Through with the rose for the day on which everyone is asking about thorns Poem by Nora-Eugenie Gomringer

Through with the rose for the day on which everyone is asking about thorns



On sweetly-scented days on which rain sits on all the benches
and a pensioner rails at the rough manners of youth
-for the rain is young and kicks the benches with feet of water-
on heavy, misty days, days like this in fact,
the garden is a refuge of desire,
of snails and worms,
of dandelions,
of the greatness of roses,
of majesty and green.
I sit and walk sometimes,
it is a dance step rather than a pioneering one,
I don't get there, in fact I even lose my way.
I tread on the toes of my tree.
My tender shoe attempts a pattern, tries to draw something permanent,
the rain will come and wash memory away.
I will wash myself away, I will gurgle under the road, I will
twist and turn on corners bubble on to the surface,
I will climb up walls and down again.
My hands play in the hair of the ferns
and finger what's tender and gone.
I think to myself how light and strange the places are where we wander
and do not live at all.
I lick the rose's throat, its slender neck, and its wide stole lets me
stay for a while in the shade.
The thorn, the small Saracen, is swollen with jealousy. His sword is old and my
desire very young. The bright lady lets me take a leaf from her breast,
a petal sail, a miniature wind-filled canvas, that I stroke over my lips and fingertips
so that I, like a worshipper, silly boy, quiet as a mouse, can lie before her and like
someone who may only speak rose-words.
My lady has laid her heart on my tongue with a kiss.

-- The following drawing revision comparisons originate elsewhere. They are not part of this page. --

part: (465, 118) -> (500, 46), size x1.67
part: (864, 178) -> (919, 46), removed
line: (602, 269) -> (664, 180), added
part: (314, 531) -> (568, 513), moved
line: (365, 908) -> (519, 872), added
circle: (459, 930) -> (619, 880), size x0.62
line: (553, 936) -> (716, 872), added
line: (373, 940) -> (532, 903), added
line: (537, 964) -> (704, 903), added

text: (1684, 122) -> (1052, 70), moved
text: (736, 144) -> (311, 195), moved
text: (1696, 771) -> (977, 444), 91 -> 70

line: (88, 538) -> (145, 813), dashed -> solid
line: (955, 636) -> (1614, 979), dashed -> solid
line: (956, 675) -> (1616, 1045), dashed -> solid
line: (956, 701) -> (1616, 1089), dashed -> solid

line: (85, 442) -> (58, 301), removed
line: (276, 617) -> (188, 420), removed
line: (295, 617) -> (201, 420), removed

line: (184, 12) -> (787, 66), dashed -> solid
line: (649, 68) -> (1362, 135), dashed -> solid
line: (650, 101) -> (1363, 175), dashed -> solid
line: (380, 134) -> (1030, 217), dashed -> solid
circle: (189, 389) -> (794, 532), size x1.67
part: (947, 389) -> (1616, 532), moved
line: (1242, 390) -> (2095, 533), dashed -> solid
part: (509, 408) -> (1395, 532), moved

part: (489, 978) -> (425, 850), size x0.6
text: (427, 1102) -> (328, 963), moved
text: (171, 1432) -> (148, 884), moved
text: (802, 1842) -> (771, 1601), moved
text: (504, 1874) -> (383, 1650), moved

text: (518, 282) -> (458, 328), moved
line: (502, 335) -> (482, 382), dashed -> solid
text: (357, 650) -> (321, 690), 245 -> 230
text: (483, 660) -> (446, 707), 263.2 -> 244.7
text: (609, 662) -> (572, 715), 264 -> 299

On days like this one. In nights like that
I renounce the scent and take myself off to deceive her
at the hands and mouths of other shrubs.
I bite into tomatoes, celebrating the red of their fullness.
My suspicion swings to and fro,
the garden murmurs. I've been discovered,
revealed as a larva tearing a leaf.
The ant comes to see about me.
The loyal midwife takes me down.
Sometimes I'm a shell that's been abandoned by a snail.
I lie as a silent memory at the edge and grasses grow into me
and birds echo.
My walls, winding and wounded, tremble as though they're about to collapse.
Not a thought wasted on all the fun and parties.
They ask about thorns, the ungrateful things.
For just this very day, I say, I'm through with the rose.